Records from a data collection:

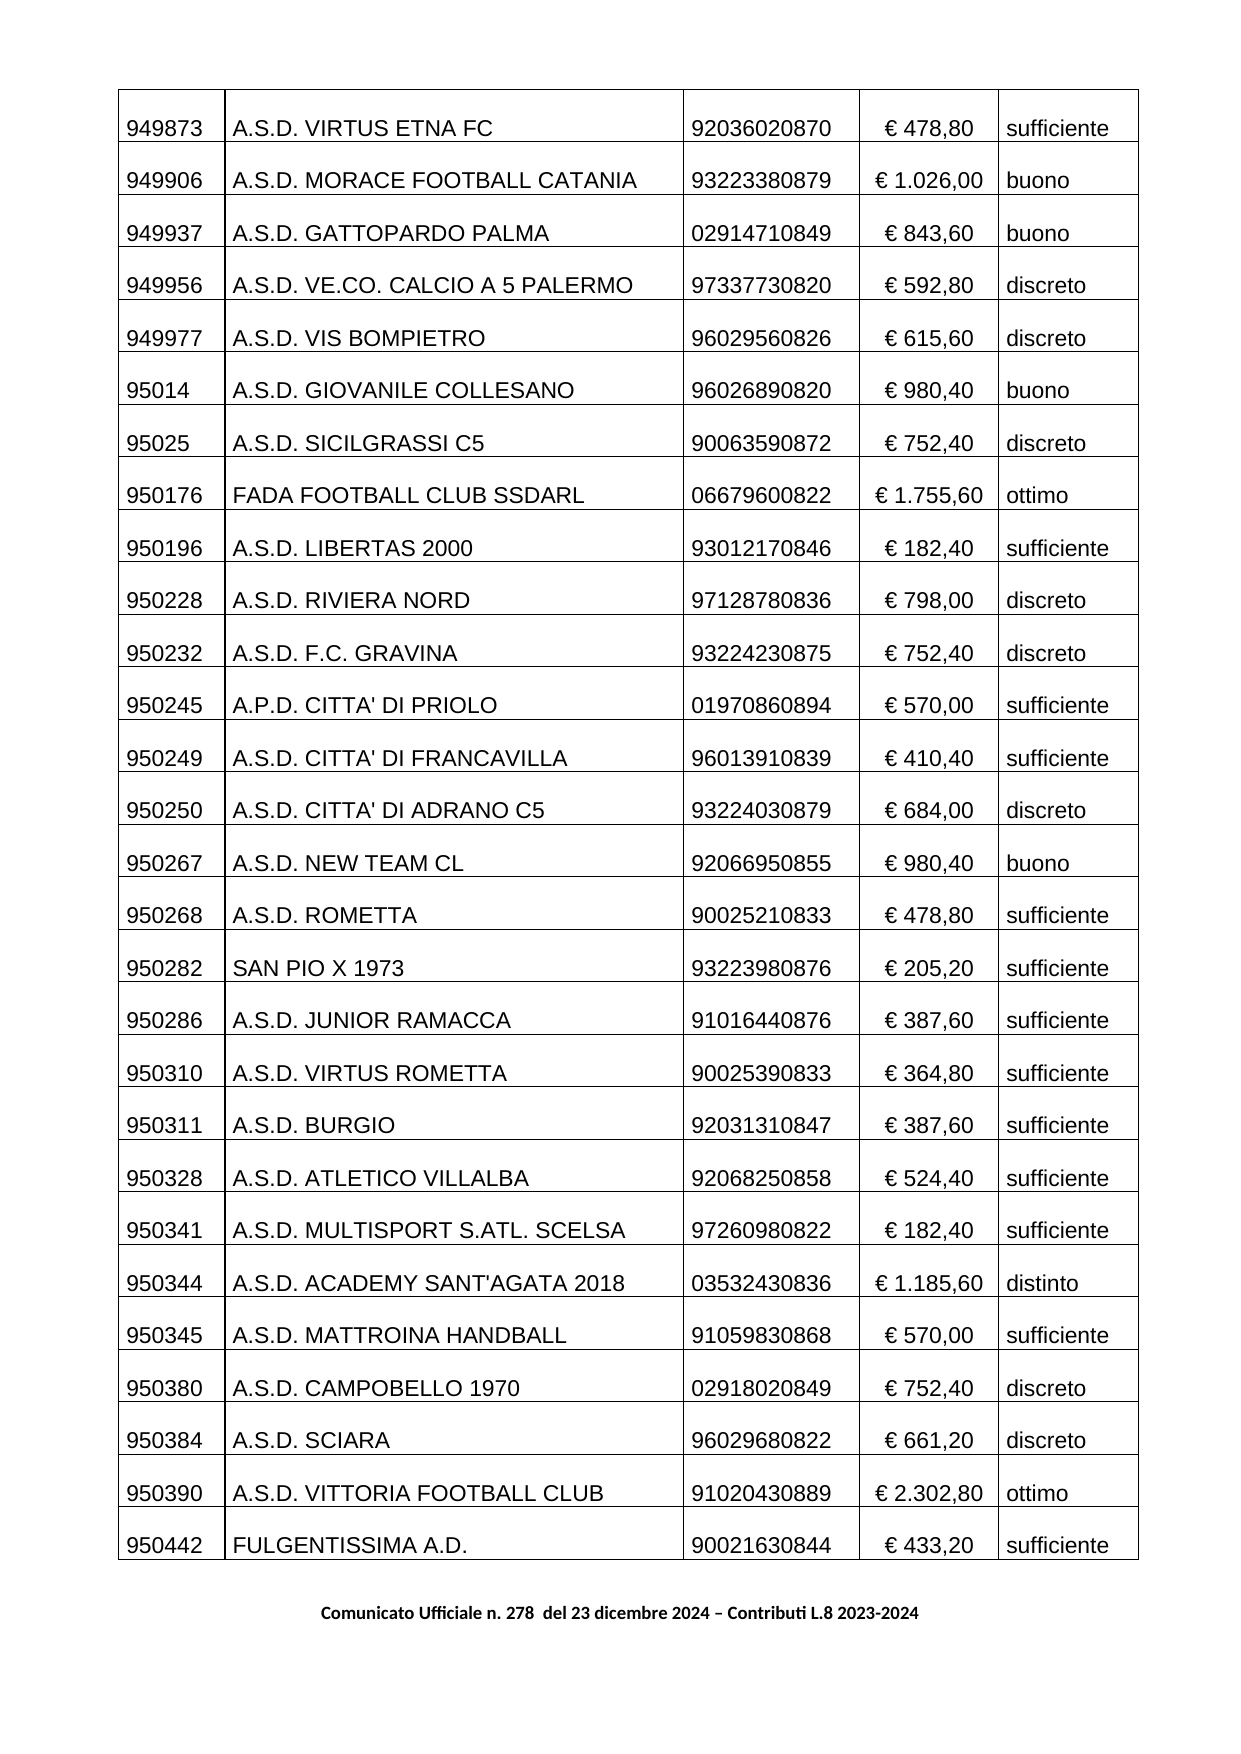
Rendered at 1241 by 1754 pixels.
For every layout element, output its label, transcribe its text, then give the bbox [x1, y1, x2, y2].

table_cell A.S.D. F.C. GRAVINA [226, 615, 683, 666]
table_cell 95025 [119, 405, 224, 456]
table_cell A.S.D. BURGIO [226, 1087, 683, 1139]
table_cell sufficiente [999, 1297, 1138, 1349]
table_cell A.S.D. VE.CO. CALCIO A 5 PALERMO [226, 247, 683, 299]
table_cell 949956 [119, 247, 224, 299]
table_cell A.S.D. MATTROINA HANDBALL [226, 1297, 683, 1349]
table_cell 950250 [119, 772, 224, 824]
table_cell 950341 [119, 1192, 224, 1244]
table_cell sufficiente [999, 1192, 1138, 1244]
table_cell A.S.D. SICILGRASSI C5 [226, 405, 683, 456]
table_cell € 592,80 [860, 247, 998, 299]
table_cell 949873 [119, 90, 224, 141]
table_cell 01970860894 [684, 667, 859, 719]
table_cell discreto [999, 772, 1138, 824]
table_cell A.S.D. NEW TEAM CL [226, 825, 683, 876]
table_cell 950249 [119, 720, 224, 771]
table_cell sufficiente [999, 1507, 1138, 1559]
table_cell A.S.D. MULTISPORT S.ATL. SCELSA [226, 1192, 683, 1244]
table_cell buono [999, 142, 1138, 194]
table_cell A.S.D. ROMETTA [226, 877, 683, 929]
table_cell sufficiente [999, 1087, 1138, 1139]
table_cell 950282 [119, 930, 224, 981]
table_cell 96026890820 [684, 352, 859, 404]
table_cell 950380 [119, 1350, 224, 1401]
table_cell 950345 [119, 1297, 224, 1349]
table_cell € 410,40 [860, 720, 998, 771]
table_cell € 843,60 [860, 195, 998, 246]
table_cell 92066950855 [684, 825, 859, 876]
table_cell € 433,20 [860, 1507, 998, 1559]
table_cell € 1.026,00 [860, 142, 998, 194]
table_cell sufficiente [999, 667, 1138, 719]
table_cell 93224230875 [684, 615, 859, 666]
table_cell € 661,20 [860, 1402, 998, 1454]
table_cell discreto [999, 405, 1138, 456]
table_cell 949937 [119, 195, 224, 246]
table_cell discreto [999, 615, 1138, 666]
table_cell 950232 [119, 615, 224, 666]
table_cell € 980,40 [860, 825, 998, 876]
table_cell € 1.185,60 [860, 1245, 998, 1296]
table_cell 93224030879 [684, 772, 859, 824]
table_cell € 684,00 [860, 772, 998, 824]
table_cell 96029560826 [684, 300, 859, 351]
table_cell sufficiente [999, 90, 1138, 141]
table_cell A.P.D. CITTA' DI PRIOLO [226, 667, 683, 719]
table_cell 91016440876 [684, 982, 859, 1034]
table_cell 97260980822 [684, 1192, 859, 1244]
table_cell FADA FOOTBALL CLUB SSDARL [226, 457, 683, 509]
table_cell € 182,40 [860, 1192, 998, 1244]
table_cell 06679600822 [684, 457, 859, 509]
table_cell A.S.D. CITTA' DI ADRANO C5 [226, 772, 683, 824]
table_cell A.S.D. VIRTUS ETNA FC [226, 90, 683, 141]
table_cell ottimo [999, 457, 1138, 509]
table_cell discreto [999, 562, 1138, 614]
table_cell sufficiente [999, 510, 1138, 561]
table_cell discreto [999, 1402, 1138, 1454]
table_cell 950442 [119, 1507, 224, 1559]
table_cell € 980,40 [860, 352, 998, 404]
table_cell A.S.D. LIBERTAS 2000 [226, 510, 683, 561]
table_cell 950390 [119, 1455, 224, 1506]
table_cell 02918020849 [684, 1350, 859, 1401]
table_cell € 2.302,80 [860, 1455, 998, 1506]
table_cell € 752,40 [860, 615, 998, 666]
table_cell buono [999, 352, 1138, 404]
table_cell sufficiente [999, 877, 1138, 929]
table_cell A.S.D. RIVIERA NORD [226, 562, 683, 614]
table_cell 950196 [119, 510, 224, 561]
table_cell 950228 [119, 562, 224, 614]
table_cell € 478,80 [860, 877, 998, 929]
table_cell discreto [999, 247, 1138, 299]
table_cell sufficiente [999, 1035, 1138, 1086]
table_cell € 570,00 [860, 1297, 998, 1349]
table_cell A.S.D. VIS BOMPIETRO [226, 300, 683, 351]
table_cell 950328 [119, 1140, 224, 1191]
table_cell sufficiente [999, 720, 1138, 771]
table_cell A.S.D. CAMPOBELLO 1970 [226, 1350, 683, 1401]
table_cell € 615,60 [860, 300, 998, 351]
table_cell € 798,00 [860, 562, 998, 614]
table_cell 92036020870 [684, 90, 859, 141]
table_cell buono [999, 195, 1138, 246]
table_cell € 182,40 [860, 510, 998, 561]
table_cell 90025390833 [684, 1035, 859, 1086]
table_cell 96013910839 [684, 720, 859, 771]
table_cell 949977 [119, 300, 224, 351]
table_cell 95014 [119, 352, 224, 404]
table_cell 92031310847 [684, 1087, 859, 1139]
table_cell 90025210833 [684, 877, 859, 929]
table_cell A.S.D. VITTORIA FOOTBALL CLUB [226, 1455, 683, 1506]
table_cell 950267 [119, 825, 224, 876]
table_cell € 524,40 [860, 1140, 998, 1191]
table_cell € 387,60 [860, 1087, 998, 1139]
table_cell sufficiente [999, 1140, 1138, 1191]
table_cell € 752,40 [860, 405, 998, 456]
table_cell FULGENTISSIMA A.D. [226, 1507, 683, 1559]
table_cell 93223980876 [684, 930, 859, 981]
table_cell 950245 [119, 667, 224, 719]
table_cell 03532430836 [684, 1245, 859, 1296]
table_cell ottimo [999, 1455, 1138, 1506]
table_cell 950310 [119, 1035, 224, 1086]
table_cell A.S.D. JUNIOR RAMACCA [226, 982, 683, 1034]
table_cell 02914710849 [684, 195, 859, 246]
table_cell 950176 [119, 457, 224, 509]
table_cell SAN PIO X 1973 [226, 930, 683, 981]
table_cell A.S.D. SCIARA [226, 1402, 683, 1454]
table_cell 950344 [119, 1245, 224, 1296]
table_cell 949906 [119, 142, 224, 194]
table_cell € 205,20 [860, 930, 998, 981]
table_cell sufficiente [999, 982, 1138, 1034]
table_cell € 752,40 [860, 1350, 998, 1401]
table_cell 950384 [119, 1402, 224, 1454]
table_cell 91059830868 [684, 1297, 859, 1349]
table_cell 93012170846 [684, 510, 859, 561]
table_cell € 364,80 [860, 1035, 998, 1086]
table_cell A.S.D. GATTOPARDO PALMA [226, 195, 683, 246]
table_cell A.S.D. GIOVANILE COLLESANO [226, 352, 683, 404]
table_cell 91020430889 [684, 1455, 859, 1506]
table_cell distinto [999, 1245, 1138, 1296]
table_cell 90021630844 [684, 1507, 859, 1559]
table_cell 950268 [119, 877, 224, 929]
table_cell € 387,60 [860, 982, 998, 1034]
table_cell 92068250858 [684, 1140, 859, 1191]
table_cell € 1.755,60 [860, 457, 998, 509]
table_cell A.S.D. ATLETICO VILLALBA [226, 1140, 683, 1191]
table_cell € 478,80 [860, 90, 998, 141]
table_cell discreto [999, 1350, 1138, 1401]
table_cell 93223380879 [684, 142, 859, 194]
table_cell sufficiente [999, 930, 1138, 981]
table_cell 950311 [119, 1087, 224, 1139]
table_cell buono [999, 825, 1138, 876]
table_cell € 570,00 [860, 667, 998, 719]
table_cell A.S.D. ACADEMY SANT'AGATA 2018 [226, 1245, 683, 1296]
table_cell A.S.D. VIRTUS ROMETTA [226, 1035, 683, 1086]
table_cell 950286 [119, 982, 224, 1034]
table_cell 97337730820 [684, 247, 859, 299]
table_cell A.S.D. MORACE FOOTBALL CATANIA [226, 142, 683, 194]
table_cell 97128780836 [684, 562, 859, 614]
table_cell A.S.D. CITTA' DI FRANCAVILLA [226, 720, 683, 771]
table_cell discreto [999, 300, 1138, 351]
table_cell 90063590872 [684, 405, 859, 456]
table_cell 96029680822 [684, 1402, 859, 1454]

[Exercise description]: Which lines in the records above contain the string "VIRTUS"? Copy them.

[Response area]:
table_cell A.S.D. VIRTUS ETNA FC [226, 90, 683, 141]
table_cell A.S.D. VIRTUS ROMETTA [226, 1035, 683, 1086]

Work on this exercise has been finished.